In 1995, Congress adopted a resolution, led by former House speaker and current Trump confidant Newt Gingrich, that called on the president to move the embassy. But each presidency since then has repeatedly used the prerogative granted to them to delay implementation of that demand.

The current waiver expires in May 2017.

Each president since then, including Obama, has maintained that the future status of Jerusalem should be settled in final negotiations between the parties, as both Israelis and Palestinians claim the holy city as their rightful capital.

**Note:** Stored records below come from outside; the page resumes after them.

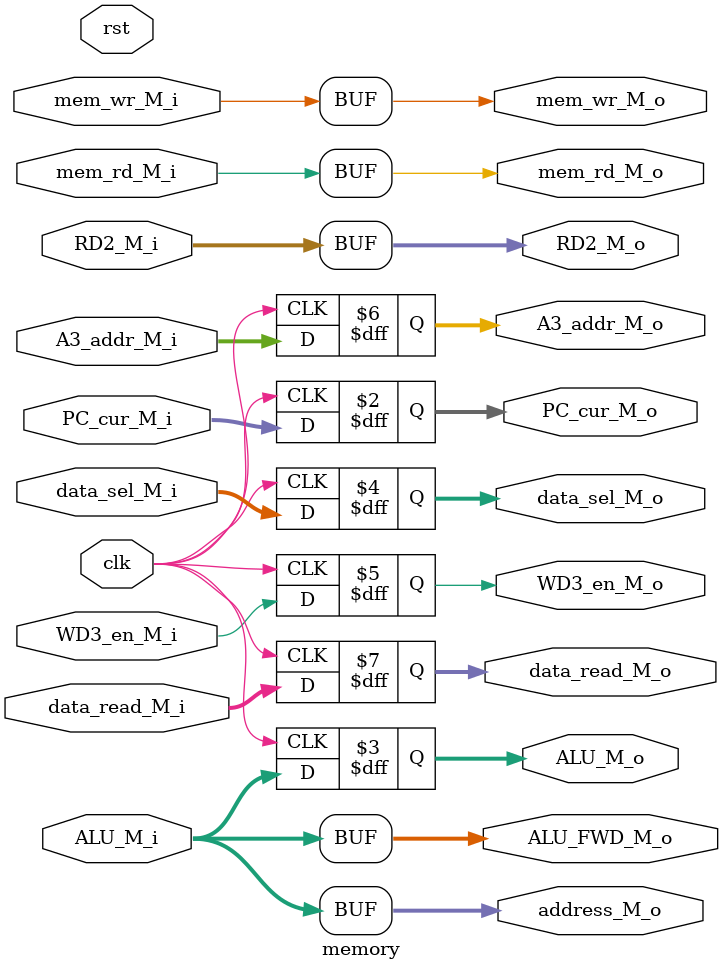
<source format=sv>
module memory (
    input               clk,
    input               rst,

    input logic [1:0]  data_sel_M_i,  

    input logic        WD3_en_M_i, 
    input logic [4:0]  A3_addr_M_i, 

    input logic        mem_rd_M_i, 
    input logic        mem_wr_M_i,  
    
    input logic [31:0] data_read_M_i,

    
    // Datapath inputs
    input logic [31:0] RD2_M_i,
    input logic [31:0] ALU_M_i,
    input logic [31:0] PC_cur_M_i,

    //Datapath outputs
    output logic [31:0] RD2_M_o,
    output logic [31:0] address_M_o,
    
    //Control outputs
    output logic        mem_rd_M_o, 
    output logic        mem_wr_M_o,
    
    //pipeline output
    output logic [31:0] PC_cur_M_o,
    output logic [31:0] ALU_M_o,

    output logic [1:0]  data_sel_M_o,  

    output logic        WD3_en_M_o, 
    output logic [4:0]  A3_addr_M_o,
    
    output logic [31:0] data_read_M_o,
    
    //Hazard
    output logic [31:0] ALU_FWD_M_o
    
);


    //To data memory
    assign RD2_M_o = RD2_M_i;
    assign address_M_o = ALU_M_i;
    assign mem_rd_M_o = mem_rd_M_i;
    assign mem_wr_M_o = mem_wr_M_i;
    
    //Hazard forwarding
    assign ALU_FWD_M_o = ALU_M_i;
    
    //Pipeline logic
    always_ff @(posedge clk) begin
            PC_cur_M_o <= PC_cur_M_i;
            ALU_M_o <= ALU_M_i;
            data_sel_M_o <= data_sel_M_i;
            WD3_en_M_o <= WD3_en_M_i;
            A3_addr_M_o <= A3_addr_M_i;
            data_read_M_o <= data_read_M_i;
    end
endmodule
</source>
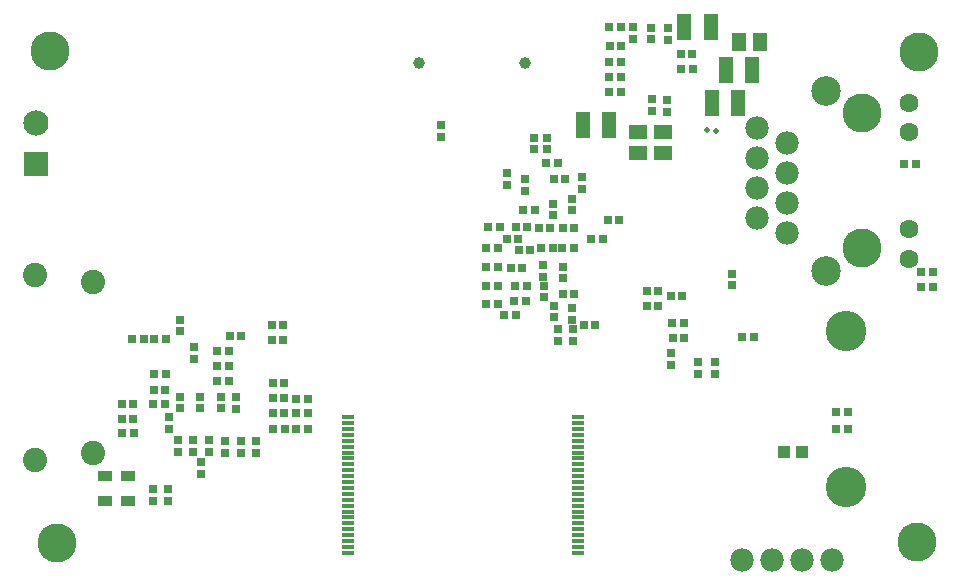
<source format=gbr>
G04 EAGLE Gerber RS-274X export*
G75*
%MOMM*%
%FSLAX34Y34*%
%LPD*%
%INSoldermask Bottom*%
%IPPOS*%
%AMOC8*
5,1,8,0,0,1.08239X$1,22.5*%
G01*
G04 Define Apertures*
%ADD10C,3.429000*%
%ADD11R,0.661600X0.730700*%
%ADD12R,0.730700X0.661600*%
%ADD13C,1.981200*%
%ADD14C,2.501600*%
%ADD15C,1.601600*%
%ADD16C,3.301600*%
%ADD17R,1.001600X0.401600*%
%ADD18C,1.001600*%
%ADD19R,0.636700X0.745600*%
%ADD20R,0.745600X0.636700*%
%ADD21R,2.133600X2.133600*%
%ADD22C,2.133600*%
%ADD23C,2.051600*%
%ADD24R,1.180700X2.230700*%
%ADD25R,1.566900X1.266200*%
%ADD26R,1.266200X1.566900*%
%ADD27R,1.022500X1.071800*%
%ADD28R,1.306400X0.850800*%
%ADD29C,0.508000*%
D10*
X712179Y219837D03*
X712179Y88519D03*
D11*
X441726Y308356D03*
X432034Y308356D03*
D12*
X488188Y340594D03*
X488188Y350286D03*
X479806Y239288D03*
X479806Y229596D03*
D11*
X416834Y258318D03*
X407142Y258318D03*
X461284Y307340D03*
X451592Y307340D03*
X481858Y307340D03*
X472166Y307340D03*
X510012Y313944D03*
X519704Y313944D03*
X481122Y290322D03*
X471430Y290322D03*
X424668Y298196D03*
X434360Y298196D03*
X427970Y273812D03*
X437662Y273812D03*
D12*
X456184Y258592D03*
X456184Y248900D03*
D11*
X453624Y290322D03*
X463316Y290322D03*
X581680Y454406D03*
X571988Y454406D03*
X444468Y288798D03*
X434776Y288798D03*
D12*
X455676Y275916D03*
X455676Y266224D03*
D11*
X441472Y258318D03*
X431780Y258318D03*
D12*
X472440Y274594D03*
X472440Y264902D03*
X464312Y241574D03*
X464312Y231882D03*
D11*
X408920Y308356D03*
X418612Y308356D03*
X407396Y274320D03*
X417088Y274320D03*
X407396Y290068D03*
X417088Y290068D03*
X572343Y442214D03*
X582035Y442214D03*
D12*
X560578Y415564D03*
X560578Y405872D03*
X547624Y416554D03*
X547624Y406862D03*
D13*
X624078Y26035D03*
X649478Y26035D03*
X674878Y26035D03*
X700278Y26035D03*
D11*
X481858Y251206D03*
X472166Y251206D03*
D12*
X480060Y322306D03*
X480060Y331998D03*
D11*
X440710Y245618D03*
X431018Y245618D03*
D12*
X463804Y327934D03*
X463804Y318242D03*
D11*
X496042Y297688D03*
X505734Y297688D03*
X432160Y233875D03*
X422468Y233875D03*
X407396Y242824D03*
X417088Y242824D03*
D12*
X480822Y212122D03*
X480822Y221814D03*
D11*
X499638Y225552D03*
X489946Y225552D03*
X448330Y322326D03*
X438638Y322326D03*
D12*
X447294Y383814D03*
X447294Y374122D03*
X458978Y383814D03*
X458978Y374122D03*
X468122Y221814D03*
X468122Y212122D03*
D11*
X521228Y477266D03*
X511536Y477266D03*
D13*
X636184Y391955D03*
X661584Y379255D03*
X636184Y366555D03*
X636184Y341155D03*
X636184Y315755D03*
X661584Y353855D03*
X661584Y328455D03*
X661584Y303055D03*
D14*
X695034Y271305D03*
X695034Y423305D03*
D15*
X765034Y281305D03*
X765034Y413305D03*
X765034Y388305D03*
X765034Y306305D03*
D16*
X725084Y290355D03*
X725084Y404655D03*
D17*
X290250Y32327D03*
X290250Y37327D03*
X290250Y42327D03*
X290250Y47327D03*
X290250Y52327D03*
X290250Y57327D03*
X290250Y62327D03*
X290250Y67327D03*
X290250Y72327D03*
X290250Y77327D03*
X290250Y82327D03*
X290250Y87327D03*
X290250Y92327D03*
X290250Y97327D03*
X290250Y102327D03*
X290250Y107327D03*
X290250Y112327D03*
X290250Y117327D03*
X290250Y122327D03*
X290250Y127327D03*
X290250Y132327D03*
X290250Y137327D03*
X290250Y142327D03*
X290250Y147327D03*
X485250Y147327D03*
X485250Y142327D03*
X485250Y137327D03*
X485250Y132327D03*
X485250Y127327D03*
X485250Y122327D03*
X485250Y117327D03*
X485250Y112327D03*
X485250Y107327D03*
X485250Y102327D03*
X485250Y97327D03*
X485250Y92327D03*
X485250Y87327D03*
X485250Y82327D03*
X485250Y77327D03*
X485250Y72327D03*
X485250Y67327D03*
X485250Y62327D03*
X485250Y57327D03*
X485250Y52327D03*
X485250Y47327D03*
X485250Y42327D03*
X485250Y37327D03*
X485250Y32327D03*
D18*
X440152Y447150D03*
X350152Y447150D03*
D19*
X713735Y151638D03*
X703585Y151638D03*
X713735Y137160D03*
X703585Y137160D03*
D20*
X195580Y164587D03*
X195580Y154437D03*
X146304Y117861D03*
X146304Y128011D03*
X172466Y117861D03*
X172466Y128011D03*
X212344Y117099D03*
X212344Y127249D03*
D19*
X236469Y137414D03*
X226319Y137414D03*
X246131Y150368D03*
X256281Y150368D03*
D20*
X159766Y206497D03*
X159766Y196347D03*
D19*
X246131Y162560D03*
X256281Y162560D03*
D11*
X785388Y257302D03*
X775696Y257302D03*
D20*
X586232Y183853D03*
X586232Y194003D03*
D11*
X574822Y214630D03*
X565130Y214630D03*
X573298Y250190D03*
X563606Y250190D03*
D20*
X138684Y137419D03*
X138684Y147569D03*
D12*
X147574Y154666D03*
X147574Y164358D03*
X165100Y154666D03*
X165100Y164358D03*
X182626Y154666D03*
X182626Y164358D03*
X159004Y127782D03*
X159004Y118090D03*
X186436Y127020D03*
X186436Y117328D03*
X199390Y127020D03*
X199390Y117328D03*
D11*
X256052Y137414D03*
X246360Y137414D03*
X226548Y150368D03*
X236240Y150368D03*
X226548Y163322D03*
X236240Y163322D03*
X226548Y175866D03*
X236240Y175866D03*
X189250Y177800D03*
X179558Y177800D03*
X189250Y190246D03*
X179558Y190246D03*
X188996Y202946D03*
X179304Y202946D03*
X225778Y212902D03*
X235470Y212902D03*
X225828Y225044D03*
X235520Y225044D03*
X199664Y215900D03*
X189972Y215900D03*
D16*
X771906Y41656D03*
X37592Y456946D03*
X773430Y456692D03*
X43434Y40640D03*
D11*
X458196Y362204D03*
X467888Y362204D03*
D12*
X424688Y343896D03*
X424688Y353588D03*
D11*
X464292Y348742D03*
X473984Y348742D03*
D12*
X439928Y339070D03*
X439928Y348762D03*
D19*
X760930Y361247D03*
X771080Y361247D03*
D11*
X520948Y422656D03*
X511256Y422656D03*
X520948Y434848D03*
X511256Y434848D03*
D20*
X531622Y477766D03*
X531622Y467616D03*
D21*
X25908Y361442D03*
D22*
X25908Y396442D03*
D12*
X148082Y229890D03*
X148082Y220198D03*
D11*
X125964Y213106D03*
X135656Y213106D03*
X125964Y183388D03*
X135656Y183388D03*
X125710Y170434D03*
X135402Y170434D03*
X125456Y157988D03*
X135148Y157988D03*
X108478Y158750D03*
X98786Y158750D03*
X108224Y146050D03*
X98532Y146050D03*
D12*
X165847Y109188D03*
X165847Y99496D03*
D11*
X117114Y213106D03*
X107422Y213106D03*
X108732Y133858D03*
X99040Y133858D03*
D23*
X74168Y261842D03*
X74168Y116842D03*
X25168Y267842D03*
X25168Y110842D03*
D24*
X609894Y440804D03*
X632394Y440804D03*
X598077Y413266D03*
X620577Y413266D03*
X511376Y395029D03*
X488876Y395029D03*
D25*
X535940Y388484D03*
X535940Y370976D03*
X556768Y388738D03*
X556768Y371230D03*
D26*
X621166Y464566D03*
X638674Y464566D03*
D12*
X547116Y467086D03*
X547116Y476778D03*
X561340Y466985D03*
X561340Y476677D03*
D11*
X521228Y447548D03*
X511536Y447548D03*
X521381Y461264D03*
X511689Y461264D03*
D20*
X600710Y194051D03*
X600710Y183901D03*
D19*
X574749Y227292D03*
X564599Y227292D03*
D20*
X563880Y201163D03*
X563880Y191013D03*
D27*
X659258Y117602D03*
X674750Y117602D03*
D24*
X597228Y477416D03*
X574728Y477416D03*
D19*
X785363Y269748D03*
X775213Y269748D03*
D12*
X615442Y268498D03*
X615442Y258806D03*
D11*
X624058Y214884D03*
X633750Y214884D03*
X552978Y253746D03*
X543286Y253746D03*
X552724Y241300D03*
X543032Y241300D03*
D28*
X84710Y76368D03*
X84710Y97368D03*
X103758Y97368D03*
X103758Y76368D03*
D20*
X138176Y76459D03*
X138176Y86609D03*
X125476Y75951D03*
X125476Y86101D03*
X368750Y394455D03*
X368750Y384305D03*
D29*
X601519Y389431D03*
X593910Y390086D03*
M02*

</source>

Donald Trump and attorney David Friedman exit the Federal Building, following an appearance in US Bankruptcy Court on February 25, 2010, in Camden, New Jersey. (Bradley C Bower/Bloomberg News, via Getty Images / JTA)
Donald Trump and attorney David Friedman exit the Federal Building, following an appearance in US Bankruptcy Court on February 25, 2010, in Camden, New Jersey. (Bradley C Bower/Bloomberg News, via Getty Images / JTA)

But Trump has indicated he will break with those practices. In December, he nominated longtime friend and attorney David Friedman to be the next US ambassador to Israel.

In a statement announcing the selection, Friedman, a vocal supporter and donor to Israeli settlements in the West Bank, said he expected to carry out his duties in “Israel’s eternal capital, Jerusalem.”

There have also been reports that Trump’s advisers are already in the process of planning the relocation. Campaign manager and soon-to-be White House counselor Kellyanne Conway has said it is “a very big priority for him.”

And earlier this month,Texas Sen. Ted Cruz (R), Florida Sen. Marco Rubio (R) and Nevada Sen. Dean Heller (R) proposed the Jerusalem Embassy and Recognition Act, which urges Trump to recognize Jerusalem as Israel’s capital and move the US embassy there.